Шопен заботливо избегал всяких жизненных зигзагов, называемых немцами неэстетичными (unasthetisch); он не признавал случайных эпизодов, не разменивал жизнь на мелочи, неопределенные и несущественные; поэтому жизнь его не богата событиями. Его облик смутно вырисовывается в голубоватой дымке, исчезающей под неделикатным перстом, которым захотели бы коснуться и проследить его черты. Он не вмешался ни в одно чужое дело, ни в одну драму, ни в один узел событий и не участвовал в его распутывании. Ни на чью судьбу не оказал он решительного воздействия. Его любовь никогда не покушалась на чужое чувство; ни один ум не связал, не придавил он верховенством своего ума. Он не завладел деспотически ни одним сердцем; ни на одну судьбу не наложил он победоносной длани; он ничего не искал, презирал всякие домогания. О нем можно сказать, как о Тассо:
Brama assit, росо spera, nulla chlede.
[Многого желает, на малое надеется, ничего не требует.]
Однако он также уклонялся от всяких связей, отношений, от всякой дружбы, которая пожелала бы увлечь его за собой и затянуть в более шумные и беспокойные сферы. Готовый отдать все, он не отдавал самого себя. Он знал, должно быть, какой исключительной преданности было достойно его постоянство, какую безграничную привязанность была достойна понять и разделить его верность. Быть может, думал он, как некоторые взыскательные души, что любовь и дружба – если не всё, то ничто! Быть может, ему было тягостнее довольствоваться долей этих чувств, чем вовсе не испытывать их и лелеять безнадежный идеал! Было ли так или иначе, никому не могло быть известно в точности, так как он не любил говорить ни о любви, ни о дружбе. Он был нетребователен, подобно тем, чьи права и справедливые требования намного превышают всё, что можно было бы дать им. Ближайшие его знакомые не проникали в святыню его души, столь сокровенную, что они даже не подозревали о ее существовании!

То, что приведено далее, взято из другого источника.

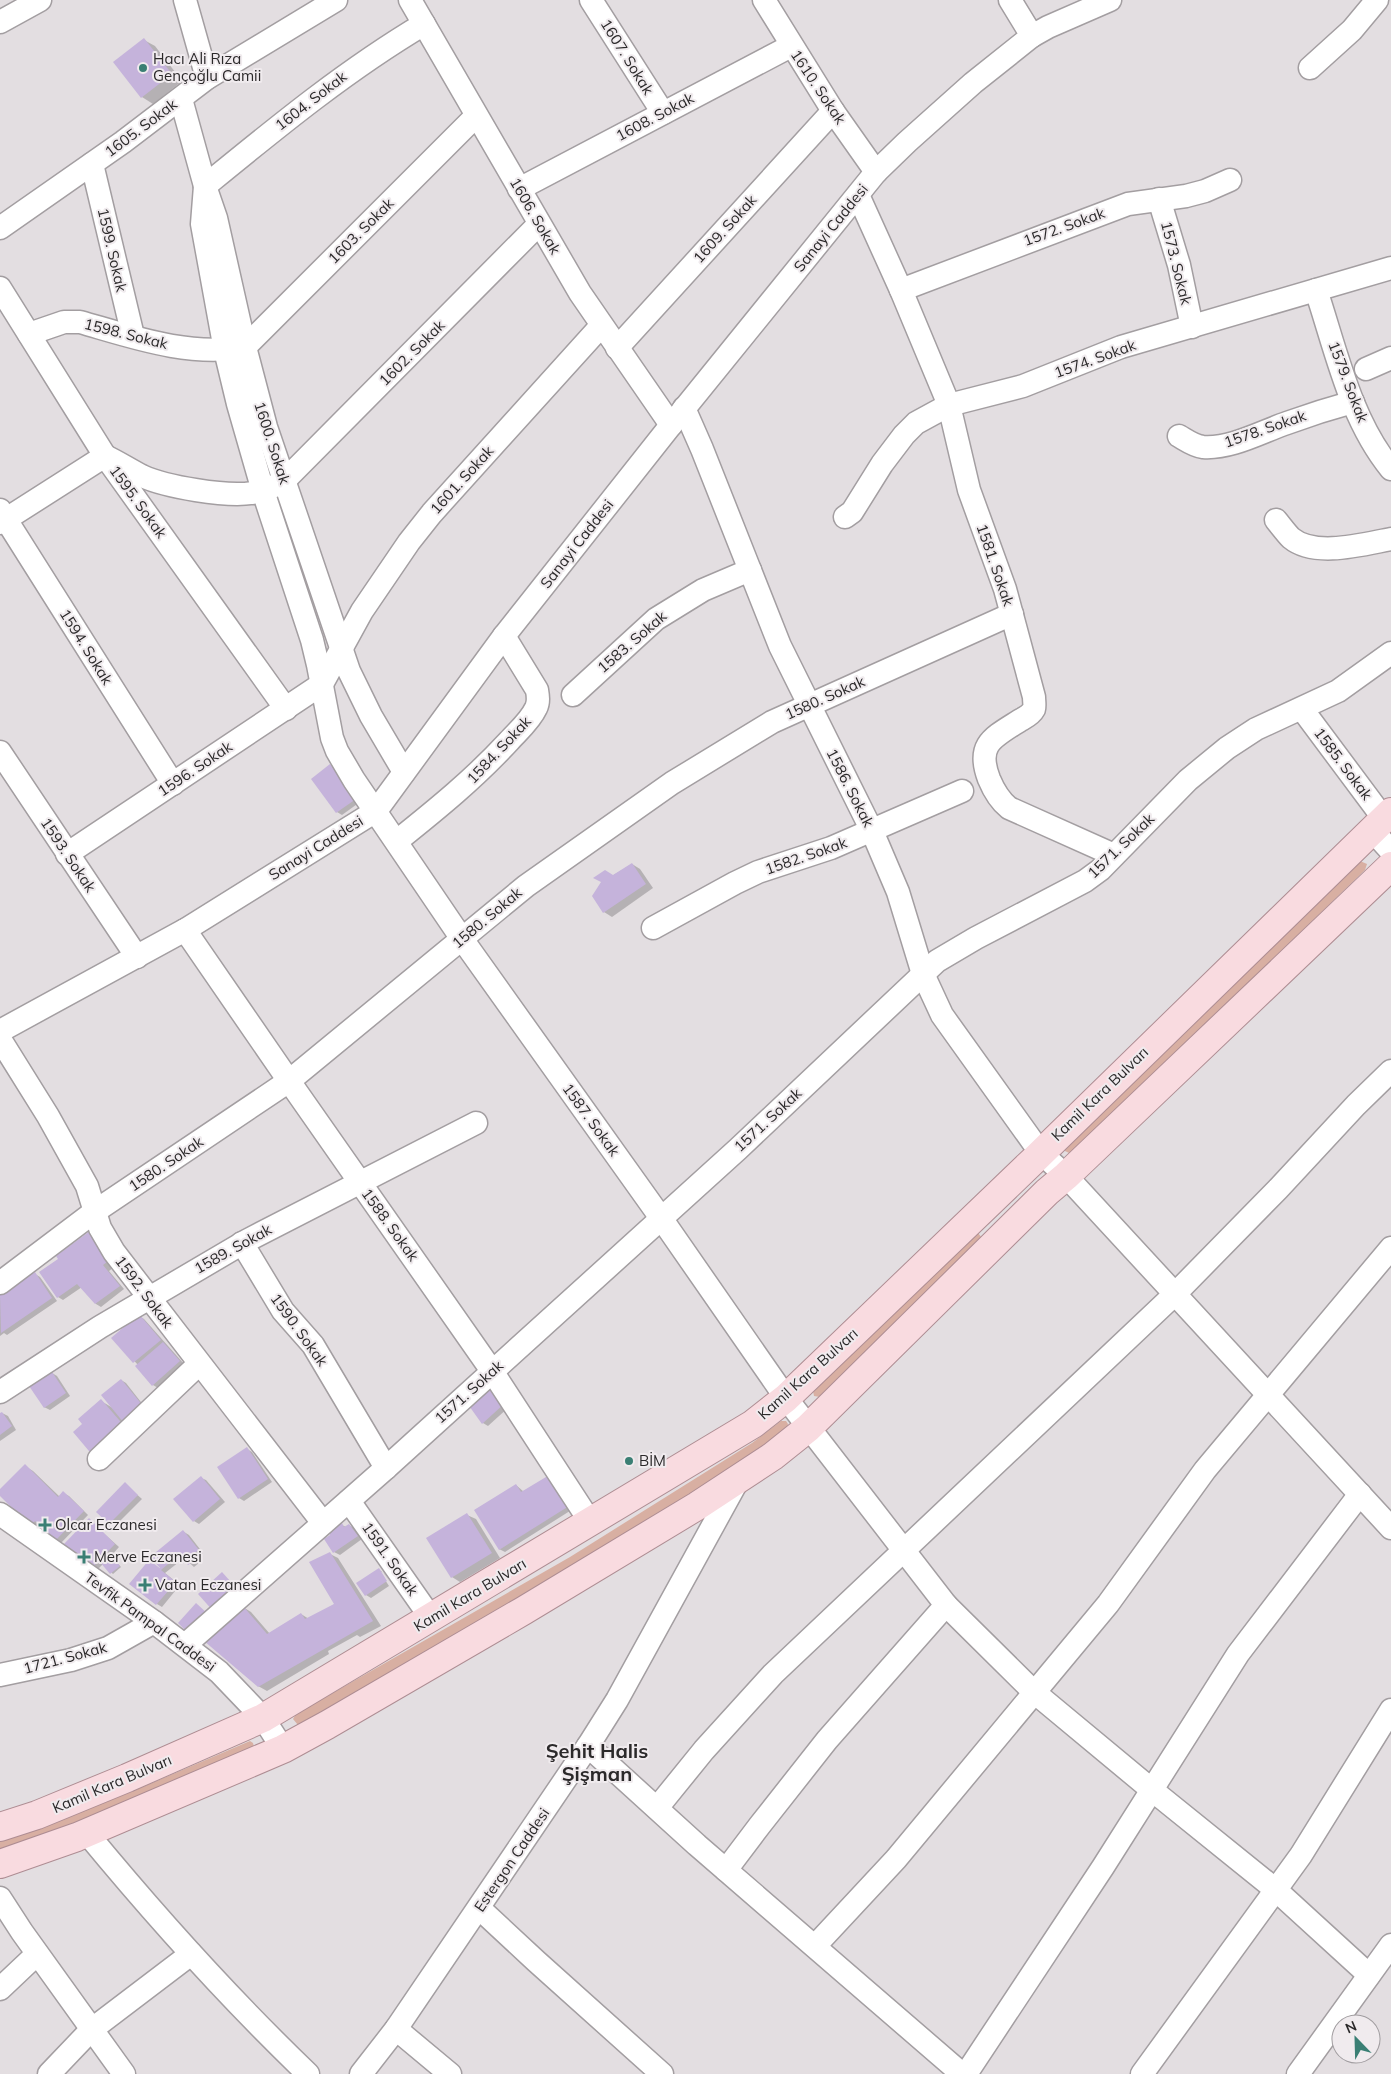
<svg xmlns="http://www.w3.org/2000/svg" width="1391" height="2074" font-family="Mulish,sans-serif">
<rect width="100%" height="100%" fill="#e3dee1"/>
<g fill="#d8afa2">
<polygon points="1360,861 1367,864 1365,870 1075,1151 1069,1153 1065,1151 1065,1148"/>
<polygon points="975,1233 978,1233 982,1238 831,1387 820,1397 814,1396 813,1391"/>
<path d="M781 1421H786L788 1424 787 1428C703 1491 612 1543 521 1596 447 1639 374 1685 298 1725L293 1719 296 1714 570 1557 752 1443Z"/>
<polygon points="250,1741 253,1743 254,1747 147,1796 0,1852 0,1841 24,1834 138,1789"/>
</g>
<g fill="#0003">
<polygon points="144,40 155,46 182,81 153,104 142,97"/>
<polygon points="330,766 335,769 360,802 342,815 337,812 312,779"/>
<polygon points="632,864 640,869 653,888 612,917 604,912 602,882"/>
<polygon points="90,1232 118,1264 109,1271 124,1289 101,1307 96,1304 82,1287 63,1300 58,1297 41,1272 60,1259"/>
<polygon points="35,1274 40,1277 57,1301 7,1335 4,1333 0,1336 0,1297"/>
<polygon points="139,1316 144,1319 185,1365 158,1388 153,1385 138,1365 113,1338"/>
<polygon points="52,1373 57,1376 70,1396 50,1410 44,1407"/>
<polygon points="121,1380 126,1383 148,1411 134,1434 84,1424 101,1401 113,1408"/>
<polygon points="497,1391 509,1407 488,1426 483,1423 469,1403"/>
<polygon points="2,1413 8,1416 16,1430 0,1441 0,1415"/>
<polygon points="247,1449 252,1452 272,1482 244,1501 239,1498"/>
<polygon points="25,1466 33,1471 60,1497 63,1493 69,1496 88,1515 61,1543 42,1527 39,1530 0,1494 0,1491"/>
<polygon points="551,1476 573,1509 505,1552 499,1549 516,1485 524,1492"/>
<polygon points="201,1478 206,1480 225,1502 199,1524 194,1521"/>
<polygon points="125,1484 142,1499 115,1526 109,1523"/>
<polygon points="467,1515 476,1519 500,1558 460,1582 452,1577"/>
<polygon points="89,1520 119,1547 111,1556 121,1567 113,1574 103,1564 96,1571 91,1568"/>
<polygon points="342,1525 346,1527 349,1525 354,1528 362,1539 340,1555 334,1552"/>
<polygon points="184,1532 189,1535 203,1553 196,1559 199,1563 194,1567 184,1558 165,1573 180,1585 162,1607 157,1604 160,1569"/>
<polygon points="330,1554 338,1558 381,1626 360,1637 357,1635 328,1651 329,1654 267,1691 258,1686 243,1607 251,1612 270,1634 301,1614 309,1619 335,1604"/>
<polygon points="379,1570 384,1573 391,1584 383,1572 380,1572 389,1586 371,1598 366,1595"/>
<polygon points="222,1574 243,1593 220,1614"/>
</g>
<g fill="#c5b3db">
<polygon points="144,38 172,74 141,98 113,62"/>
<polygon points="330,764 356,799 336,813 311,779"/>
<polygon points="632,863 646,884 603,913 592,896 601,882 593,878 605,870 613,875"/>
<polygon points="90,1231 111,1259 103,1265 120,1286 95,1304 77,1284 57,1298 39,1272 58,1259 56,1256"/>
<polygon points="35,1272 52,1298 1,1333 0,1295"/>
<polygon points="139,1314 161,1340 133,1363 111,1338"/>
<polygon points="163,1342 180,1361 152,1386 135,1366"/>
<polygon points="52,1372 66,1393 44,1408 29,1386"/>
<polygon points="121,1379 144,1407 124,1423 101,1395"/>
<polygon points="491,1387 504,1404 482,1424 467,1403"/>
<polygon points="101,1399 126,1428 94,1457 73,1432 82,1424 78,1419"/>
<polygon points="2,1412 12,1426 0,1435 0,1413"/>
<polygon points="247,1447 268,1479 238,1499 217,1467"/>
<polygon points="25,1464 58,1497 63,1491 84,1511 55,1541 35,1521 30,1526 0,1496 0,1489"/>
<polygon points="551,1474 569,1506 499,1550 474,1510 516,1484 521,1492"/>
<polygon points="201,1476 220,1499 193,1522 173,1499"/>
<polygon points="125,1482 138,1495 109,1524 96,1512"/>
<polygon points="467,1513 492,1553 451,1578 426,1538"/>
<polygon points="89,1518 115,1544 90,1570 64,1544"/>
<polygon points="342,1523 344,1527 349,1524 358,1536 333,1553 324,1539 330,1535 329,1532"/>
<polygon points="183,1530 199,1550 191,1555 195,1560 188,1565 180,1554 161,1570 176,1582 156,1605 129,1584 149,1560 161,1569 150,1557"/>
<polygon points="330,1552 373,1621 258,1687 204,1641 243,1606 267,1634 301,1613 305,1619 334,1604 309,1562"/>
<polygon points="110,1554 120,1566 110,1574 100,1562"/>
<polygon points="379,1568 387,1581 365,1596 356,1583"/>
<polygon points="222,1572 238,1590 214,1612 198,1594"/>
<polygon points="196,1603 208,1614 189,1634 178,1623"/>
</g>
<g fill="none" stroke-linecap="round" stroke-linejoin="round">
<defs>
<g id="minor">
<polyline points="185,0 207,78"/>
<polyline points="410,0 580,293 671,425"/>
<polyline points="591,0 663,113"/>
<polyline points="764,0 833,111 876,172"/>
<polyline points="1010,0 1032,36"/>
<polyline points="0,22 40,0"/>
<polyline points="1310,68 1352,30 1377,0"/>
<polyline points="181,99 205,186 216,218 245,347 266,427 349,671 371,716 404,772"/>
<polyline points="92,164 133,336"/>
<polyline points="205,186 202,224 225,350 238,404 263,491 312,640 318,665 332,738 337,751 354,780 462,939 661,1218 786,1398 946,1605 1034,1692 1152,1790 1276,1890 1369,1975"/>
<path d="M205 186C276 128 345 71 424 24"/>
<polyline points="519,189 791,46"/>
<path d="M858 195 901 290 949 405 969 490 1005 589 1034 697C1034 701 1035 706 1034 709 1031 715 1024 718 1019 721 992 738 976 745 989 779 994 791 999 800 1009 808L1114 855"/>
<polyline points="1159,199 1179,265 1192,327"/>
<polyline points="0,228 123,142 207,78 336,0"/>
<polyline points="0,288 105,456 286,709"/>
<polyline points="901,290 1128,204 1186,196 1205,191 1230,180"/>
<path d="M1316 290C1336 350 1350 419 1391 469"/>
<path d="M29 334 64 322H80C133 337 188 357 245 347L476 116"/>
<polyline points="617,348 833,111"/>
<polyline points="1366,369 1391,358"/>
<polyline points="684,408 702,449 780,646 872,831 898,892 923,974 942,1015 1040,1152 1066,1176 1391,1528"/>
<path d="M1179 436C1186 440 1194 446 1203 447 1231 449 1261 432 1287 423 1309 415 1331 408 1353 402"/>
<polyline points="0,510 173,784"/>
<polyline points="845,517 852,512 882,464 904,435 916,423 949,405 1023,386 1121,347 1391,268"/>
<path d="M1276 520C1281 526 1286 533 1291 538 1315 558 1364 544 1391 539"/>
<path d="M0 523 105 456C118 462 130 470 142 476 166 487 226 497 252 493 264 492 274 486 284 481L539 224"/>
<polyline points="573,695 656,619 703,590 750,570"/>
<polyline points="1302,709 1384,819"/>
<polyline points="0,752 137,957"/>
<polyline points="1372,830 1391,851"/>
<path d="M397 841C437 809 474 779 509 741 518 731 530 721 536 708 539 702 538 696 537 690L504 636"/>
<polyline points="67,854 322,684 362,611 409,542 432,513 601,326"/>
<polyline points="653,928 735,883 758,872 831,848 962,791"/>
<polyline points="185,930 289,1081 492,1371 591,1523"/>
<polyline points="0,1031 185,930 376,811 504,636 671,425 876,172 907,142 973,83 1032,36 1048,27 1110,0"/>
<polyline points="0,1039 48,1116 87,1186 100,1228 114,1252 323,1523"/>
<polyline points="242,1243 283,1311 313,1345 386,1468"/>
<polyline points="0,1283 94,1212 289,1081 526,886 672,783 772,722 1012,614"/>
<polyline points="0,1392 100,1327 248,1240 476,1123"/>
<polyline points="99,1459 199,1364"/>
<polyline points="349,1501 431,1618"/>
<polyline points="0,1514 154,1622 219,1672 263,1718 283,1749"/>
<polyline points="185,1645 386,1468 738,1149 937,961 976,938 1085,881 1100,870 1188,780 1227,748 1256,729 1338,691 1391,653"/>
<polyline points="0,1675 71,1660 108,1648 154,1622"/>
<polyline points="588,1746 697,1845 962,2074"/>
<polyline points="657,1808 704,1750 773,1674 1175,1294 1278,1189 1356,1105 1391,1071"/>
<path d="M86 1832C156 1917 229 1998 308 2074"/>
<polyline points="726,1870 760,1825 827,1740 946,1605"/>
<polyline points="0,1898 22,1932 124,2074"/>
<polyline points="479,1908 536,1961 662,2074"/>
<polyline points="815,1946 896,1859 1108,1604 1205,1470 1391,1248"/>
<polyline points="0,1989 37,1954"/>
<polyline points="396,2029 450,2074"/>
<polyline points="49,2074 91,2030 191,1954"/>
<polyline points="361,2074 396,2029 588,1746 617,1700 738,1480"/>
<polyline points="966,2074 1103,1867 1238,1654 1360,1494"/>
<polyline points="1142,2074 1301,1855 1391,1710"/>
<polyline points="1298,2074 1391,1945"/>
</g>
<g id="major">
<polyline points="0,1827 37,1815 127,1778 263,1718 753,1424 786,1398 1034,1160 1391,812"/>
<polyline points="0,1864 77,1837 283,1749 327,1725 523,1611 697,1506 773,1456 808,1428 1047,1192 1066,1176 1391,866"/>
</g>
</defs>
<use href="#minor" stroke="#a39ea1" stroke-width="25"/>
<use href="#major" stroke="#ae8d93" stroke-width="30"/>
<use href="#minor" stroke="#fff" stroke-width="22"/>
<use href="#major" stroke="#f9dbe0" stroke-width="28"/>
</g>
<g fill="#3a7f74" stroke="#f0ebee" stroke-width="2">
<circle cx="143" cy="68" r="5"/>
<circle cx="629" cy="1461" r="5"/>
<path d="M42.5 1517.5h5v5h5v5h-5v5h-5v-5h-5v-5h5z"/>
<path d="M81.5 1549.5h5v5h5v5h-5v5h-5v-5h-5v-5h5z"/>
<path d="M142.5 1577.5h5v5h5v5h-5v5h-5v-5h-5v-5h5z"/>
</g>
<g text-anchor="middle" stroke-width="4" stroke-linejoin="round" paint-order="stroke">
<g font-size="15" fill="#2b292a" stroke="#f0ebee">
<text transform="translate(627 57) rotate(58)" y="5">1607. Sokak</text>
<text transform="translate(818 87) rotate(56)" y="5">1610. Sokak</text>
<text transform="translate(311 101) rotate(-38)" y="5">1604. Sokak</text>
<text transform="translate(655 117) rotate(-28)" y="5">1608. Sokak</text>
<text transform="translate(141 128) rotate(-37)" y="5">1605. Sokak</text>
<text transform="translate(535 216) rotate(60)" y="5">1606. Sokak</text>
<text transform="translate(1064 227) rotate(-20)" y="5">1572. Sokak</text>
<text transform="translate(831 228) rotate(-51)" y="5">Sanayi Caddesi</text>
<text transform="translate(725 229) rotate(-48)" y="5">1609. Sokak</text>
<text transform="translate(361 231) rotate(-45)" y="5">1603. Sokak</text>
<text transform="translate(112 250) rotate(77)" y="5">1599. Sokak</text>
<text transform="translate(1176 263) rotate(76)" y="5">1573. Sokak</text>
<text transform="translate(126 334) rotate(14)" y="5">1598. Sokak</text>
<text transform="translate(412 353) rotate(-45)" y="5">1602. Sokak</text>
<text transform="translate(1095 359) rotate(-20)" y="5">1574. Sokak</text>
<text transform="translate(1348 382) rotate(69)" y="5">1579. Sokak</text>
<text transform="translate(1265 429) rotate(-19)" y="5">1578. Sokak</text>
<text transform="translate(272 443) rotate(72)" y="5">1600. Sokak</text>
<text transform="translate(462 480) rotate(-48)" y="5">1601. Sokak</text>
<text transform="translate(138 502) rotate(54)" y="5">1595. Sokak</text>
<text transform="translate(577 544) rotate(-52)" y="5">Sanayi Caddesi</text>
<text transform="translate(995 565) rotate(71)" y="5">1581. Sokak</text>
<text transform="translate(632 642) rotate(-41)" y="5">1583. Sokak</text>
<text transform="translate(86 647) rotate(58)" y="5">1594. Sokak</text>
<text transform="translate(825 698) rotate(-24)" y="5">1580. Sokak</text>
<text transform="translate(499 750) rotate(-47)" y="5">1584. Sokak</text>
<text transform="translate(1343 764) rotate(53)" y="5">1585. Sokak</text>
<text transform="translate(195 769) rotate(-34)" y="5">1596. Sokak</text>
<text transform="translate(850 788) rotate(63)" y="5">1586. Sokak</text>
<text transform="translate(1121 846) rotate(-44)" y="5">1571. Sokak</text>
<text transform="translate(316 848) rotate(-32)" y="5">Sanayi Caddesi</text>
<text transform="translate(68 855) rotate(56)" y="5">1593. Sokak</text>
<text transform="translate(806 856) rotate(-19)" y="5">1582. Sokak</text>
<text transform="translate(487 918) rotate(-40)" y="5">1580. Sokak</text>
<text transform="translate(1100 1094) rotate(-44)" y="5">Kamil Kara Bulvarı</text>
<text transform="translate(591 1120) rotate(54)" y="5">1587. Sokak</text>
<text transform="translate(768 1120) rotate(-43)" y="5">1571. Sokak</text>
<text transform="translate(166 1164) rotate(-34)" y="5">1580. Sokak</text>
<text transform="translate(390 1225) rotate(54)" y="5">1588. Sokak</text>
<text transform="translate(233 1249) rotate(-29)" y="5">1589. Sokak</text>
<text transform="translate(144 1292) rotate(53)" y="5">1592. Sokak</text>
<text transform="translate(299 1330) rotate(54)" y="5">1590. Sokak</text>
<text transform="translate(808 1374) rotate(-42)" y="5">Kamil Kara Bulvarı</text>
<text transform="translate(469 1392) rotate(-42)" y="5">1571. Sokak</text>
<text transform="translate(390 1559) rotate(55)" y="5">1591. Sokak</text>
<text transform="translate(470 1595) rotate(-31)" y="5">Kamil Kara Bulvarı</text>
<text transform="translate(150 1622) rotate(36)" y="5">Tevfik Pampal Caddesi</text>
<text transform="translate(65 1658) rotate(-15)" y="5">1721. Sokak</text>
<text transform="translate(112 1784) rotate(-23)" y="5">Kamil Kara Bulvarı</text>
<text transform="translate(512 1860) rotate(-56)" y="5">Estergon Caddesi</text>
</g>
<g font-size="15" fill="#2b292a" stroke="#f0ebee" text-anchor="start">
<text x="153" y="64">Hacı Ali Rıza<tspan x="153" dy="17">Gençoğlu Camii</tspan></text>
<text x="639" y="1466">BİM</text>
<text x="55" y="1530">Olcar Eczanesi</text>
<text x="94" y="1562">Merve Eczanesi</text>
<text x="155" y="1590">Vatan Eczanesi</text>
</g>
<g font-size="20" font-weight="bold" fill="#2b292a" stroke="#f0ebee">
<text x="597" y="1758">Şehit Halis<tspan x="597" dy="23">Şişman</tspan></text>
</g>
</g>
<g transform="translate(1356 2039) rotate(337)"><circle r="24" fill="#f0ebee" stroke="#a19da0"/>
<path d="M0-4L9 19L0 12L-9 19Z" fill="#3a7f74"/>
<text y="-8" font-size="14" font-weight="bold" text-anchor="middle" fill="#2b292a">N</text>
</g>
</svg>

В своих сношениях и беседах он, казалось, интересовался только тем, что занимало других; он остерегался выводить людей из круга их индивидуальности, чтобы не вводить в свой. Если он отдавал мало своего времени, зато отдавал его целиком. О чем он мечтал, чего желал, к чему стремился, чего добивался, – никто никогда его не спрашивал, никто в его присутствии не имел свободного времени об этом подумать, если его белая, тонкая рука касалась инструмента, согласовывая медные струны с золотыми струнами его лиры. В беседе он редко останавливался на волнующих вопросах. Он касался их лишь вскользь, и, так как дорожил своим временем, беседа легко исчерпывалась событиями дня. Он, однако, прилагал старания, чтобы она не уклонялась в сторону, чтобы не стать ее предметом. Его личность не привлекала назойливого любопытства, не вызывала хитроумных домыслов, пересудов; он слишком нравился, чтобы толкать на размышления.